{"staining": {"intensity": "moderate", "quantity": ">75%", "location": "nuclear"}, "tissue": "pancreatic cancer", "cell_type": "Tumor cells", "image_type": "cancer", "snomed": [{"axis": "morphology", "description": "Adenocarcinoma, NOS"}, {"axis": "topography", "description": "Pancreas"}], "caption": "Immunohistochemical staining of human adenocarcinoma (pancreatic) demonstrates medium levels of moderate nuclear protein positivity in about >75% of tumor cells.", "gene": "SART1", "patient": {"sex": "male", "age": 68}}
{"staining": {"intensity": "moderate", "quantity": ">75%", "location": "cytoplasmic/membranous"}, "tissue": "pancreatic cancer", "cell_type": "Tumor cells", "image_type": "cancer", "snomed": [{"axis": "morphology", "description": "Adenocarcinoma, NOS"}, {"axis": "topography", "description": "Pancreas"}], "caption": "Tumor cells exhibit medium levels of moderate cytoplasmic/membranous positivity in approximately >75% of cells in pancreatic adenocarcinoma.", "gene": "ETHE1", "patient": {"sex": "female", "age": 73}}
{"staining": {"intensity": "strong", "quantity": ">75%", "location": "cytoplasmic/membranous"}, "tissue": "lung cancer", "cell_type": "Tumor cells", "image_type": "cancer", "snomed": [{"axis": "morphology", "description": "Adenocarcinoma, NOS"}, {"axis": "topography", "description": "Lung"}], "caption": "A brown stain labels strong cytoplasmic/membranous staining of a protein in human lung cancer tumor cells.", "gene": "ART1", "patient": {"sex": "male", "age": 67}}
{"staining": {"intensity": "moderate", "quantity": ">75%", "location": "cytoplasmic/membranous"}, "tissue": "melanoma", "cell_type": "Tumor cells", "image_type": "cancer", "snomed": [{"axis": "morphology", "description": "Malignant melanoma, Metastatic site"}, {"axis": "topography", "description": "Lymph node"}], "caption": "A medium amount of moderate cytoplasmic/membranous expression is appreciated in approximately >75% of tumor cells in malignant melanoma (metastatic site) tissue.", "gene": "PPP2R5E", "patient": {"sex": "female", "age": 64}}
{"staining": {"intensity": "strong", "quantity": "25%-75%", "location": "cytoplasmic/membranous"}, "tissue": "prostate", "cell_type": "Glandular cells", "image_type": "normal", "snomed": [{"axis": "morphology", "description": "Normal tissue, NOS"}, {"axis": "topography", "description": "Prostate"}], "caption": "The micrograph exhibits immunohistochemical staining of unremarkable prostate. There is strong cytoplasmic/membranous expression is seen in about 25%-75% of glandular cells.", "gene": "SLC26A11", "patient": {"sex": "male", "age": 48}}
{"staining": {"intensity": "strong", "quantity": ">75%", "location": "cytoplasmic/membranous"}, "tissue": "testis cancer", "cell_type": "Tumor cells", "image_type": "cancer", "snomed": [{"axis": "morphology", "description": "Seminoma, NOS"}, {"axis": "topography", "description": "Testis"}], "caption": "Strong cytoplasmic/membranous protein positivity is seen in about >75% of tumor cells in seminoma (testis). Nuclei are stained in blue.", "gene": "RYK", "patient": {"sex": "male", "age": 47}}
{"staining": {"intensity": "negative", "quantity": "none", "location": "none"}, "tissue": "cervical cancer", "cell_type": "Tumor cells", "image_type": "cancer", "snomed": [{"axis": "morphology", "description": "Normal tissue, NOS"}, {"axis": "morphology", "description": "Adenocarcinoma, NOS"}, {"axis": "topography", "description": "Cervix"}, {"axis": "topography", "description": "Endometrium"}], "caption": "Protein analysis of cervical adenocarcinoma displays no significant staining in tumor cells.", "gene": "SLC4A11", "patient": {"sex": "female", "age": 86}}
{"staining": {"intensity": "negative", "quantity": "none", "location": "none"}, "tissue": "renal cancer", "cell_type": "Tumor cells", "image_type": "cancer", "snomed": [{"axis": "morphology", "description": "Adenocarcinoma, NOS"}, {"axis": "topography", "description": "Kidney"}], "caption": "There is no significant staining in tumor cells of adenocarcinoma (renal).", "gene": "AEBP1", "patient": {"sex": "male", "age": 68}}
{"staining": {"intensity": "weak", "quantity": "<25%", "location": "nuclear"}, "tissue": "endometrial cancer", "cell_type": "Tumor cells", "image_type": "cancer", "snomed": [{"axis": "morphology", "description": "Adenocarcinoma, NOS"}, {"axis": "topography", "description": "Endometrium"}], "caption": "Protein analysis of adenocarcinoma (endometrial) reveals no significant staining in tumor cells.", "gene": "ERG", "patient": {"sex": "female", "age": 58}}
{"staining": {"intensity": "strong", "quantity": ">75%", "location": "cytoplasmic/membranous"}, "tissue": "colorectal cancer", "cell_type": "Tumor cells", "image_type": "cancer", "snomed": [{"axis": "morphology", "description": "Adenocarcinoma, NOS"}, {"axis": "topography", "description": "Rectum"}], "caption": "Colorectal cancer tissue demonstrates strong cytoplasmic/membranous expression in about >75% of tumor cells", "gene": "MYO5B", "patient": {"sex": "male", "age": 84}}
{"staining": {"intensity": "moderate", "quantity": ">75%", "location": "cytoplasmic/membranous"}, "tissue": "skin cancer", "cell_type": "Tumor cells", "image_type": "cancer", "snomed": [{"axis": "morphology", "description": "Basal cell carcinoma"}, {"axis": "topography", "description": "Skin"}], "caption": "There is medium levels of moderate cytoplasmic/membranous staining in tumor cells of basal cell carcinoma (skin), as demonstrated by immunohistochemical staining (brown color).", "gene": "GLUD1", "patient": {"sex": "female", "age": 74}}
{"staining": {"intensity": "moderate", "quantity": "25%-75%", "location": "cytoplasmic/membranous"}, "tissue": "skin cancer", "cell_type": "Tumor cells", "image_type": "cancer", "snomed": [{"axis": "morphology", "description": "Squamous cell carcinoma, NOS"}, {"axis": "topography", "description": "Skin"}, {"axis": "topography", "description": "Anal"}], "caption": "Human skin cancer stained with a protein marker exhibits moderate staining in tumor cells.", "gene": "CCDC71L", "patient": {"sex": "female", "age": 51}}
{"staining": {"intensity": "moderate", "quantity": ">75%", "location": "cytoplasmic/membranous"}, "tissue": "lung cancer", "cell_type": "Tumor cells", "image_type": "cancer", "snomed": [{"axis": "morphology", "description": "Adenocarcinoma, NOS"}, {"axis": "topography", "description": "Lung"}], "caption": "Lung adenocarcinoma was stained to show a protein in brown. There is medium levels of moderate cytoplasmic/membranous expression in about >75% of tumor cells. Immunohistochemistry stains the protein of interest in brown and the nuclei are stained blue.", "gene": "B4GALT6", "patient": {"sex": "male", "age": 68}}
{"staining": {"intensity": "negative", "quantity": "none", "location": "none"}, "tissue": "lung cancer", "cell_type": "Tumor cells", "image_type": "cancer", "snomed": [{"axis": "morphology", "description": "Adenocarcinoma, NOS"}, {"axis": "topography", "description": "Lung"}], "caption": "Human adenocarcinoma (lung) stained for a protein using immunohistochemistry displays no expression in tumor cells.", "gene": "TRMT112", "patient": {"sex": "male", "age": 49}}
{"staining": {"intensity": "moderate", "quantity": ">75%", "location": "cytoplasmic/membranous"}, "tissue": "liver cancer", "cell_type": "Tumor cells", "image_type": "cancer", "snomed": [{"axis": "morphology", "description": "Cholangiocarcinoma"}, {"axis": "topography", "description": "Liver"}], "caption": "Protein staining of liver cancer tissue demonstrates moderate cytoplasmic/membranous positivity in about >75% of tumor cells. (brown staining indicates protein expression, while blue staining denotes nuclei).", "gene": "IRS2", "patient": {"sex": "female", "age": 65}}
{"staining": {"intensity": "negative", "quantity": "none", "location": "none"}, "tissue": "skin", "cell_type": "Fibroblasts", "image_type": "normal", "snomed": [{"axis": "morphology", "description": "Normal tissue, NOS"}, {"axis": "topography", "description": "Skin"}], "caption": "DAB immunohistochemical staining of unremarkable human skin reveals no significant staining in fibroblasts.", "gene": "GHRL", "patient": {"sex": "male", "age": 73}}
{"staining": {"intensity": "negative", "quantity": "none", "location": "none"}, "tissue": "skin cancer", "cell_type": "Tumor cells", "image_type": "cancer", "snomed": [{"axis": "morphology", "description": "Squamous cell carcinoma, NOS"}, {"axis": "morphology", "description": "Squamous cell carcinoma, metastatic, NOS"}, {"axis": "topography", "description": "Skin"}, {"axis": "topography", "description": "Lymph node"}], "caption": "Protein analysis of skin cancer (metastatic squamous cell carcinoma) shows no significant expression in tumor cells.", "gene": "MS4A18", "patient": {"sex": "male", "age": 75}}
——————
*What you are asked to do*. This exercise requires the lines of the entries containing the string "Pancreas".

*Answer box*.
{"staining": {"intensity": "moderate", "quantity": ">75%", "location": "nuclear"}, "tissue": "pancreatic cancer", "cell_type": "Tumor cells", "image_type": "cancer", "snomed": [{"axis": "morphology", "description": "Adenocarcinoma, NOS"}, {"axis": "topography", "description": "Pancreas"}], "caption": "Immunohistochemical staining of human adenocarcinoma (pancreatic) demonstrates medium levels of moderate nuclear protein positivity in about >75% of tumor cells.", "gene": "SART1", "patient": {"sex": "male", "age": 68}}
{"staining": {"intensity": "moderate", "quantity": ">75%", "location": "cytoplasmic/membranous"}, "tissue": "pancreatic cancer", "cell_type": "Tumor cells", "image_type": "cancer", "snomed": [{"axis": "morphology", "description": "Adenocarcinoma, NOS"}, {"axis": "topography", "description": "Pancreas"}], "caption": "Tumor cells exhibit medium levels of moderate cytoplasmic/membranous positivity in approximately >75% of cells in pancreatic adenocarcinoma.", "gene": "ETHE1", "patient": {"sex": "female", "age": 73}}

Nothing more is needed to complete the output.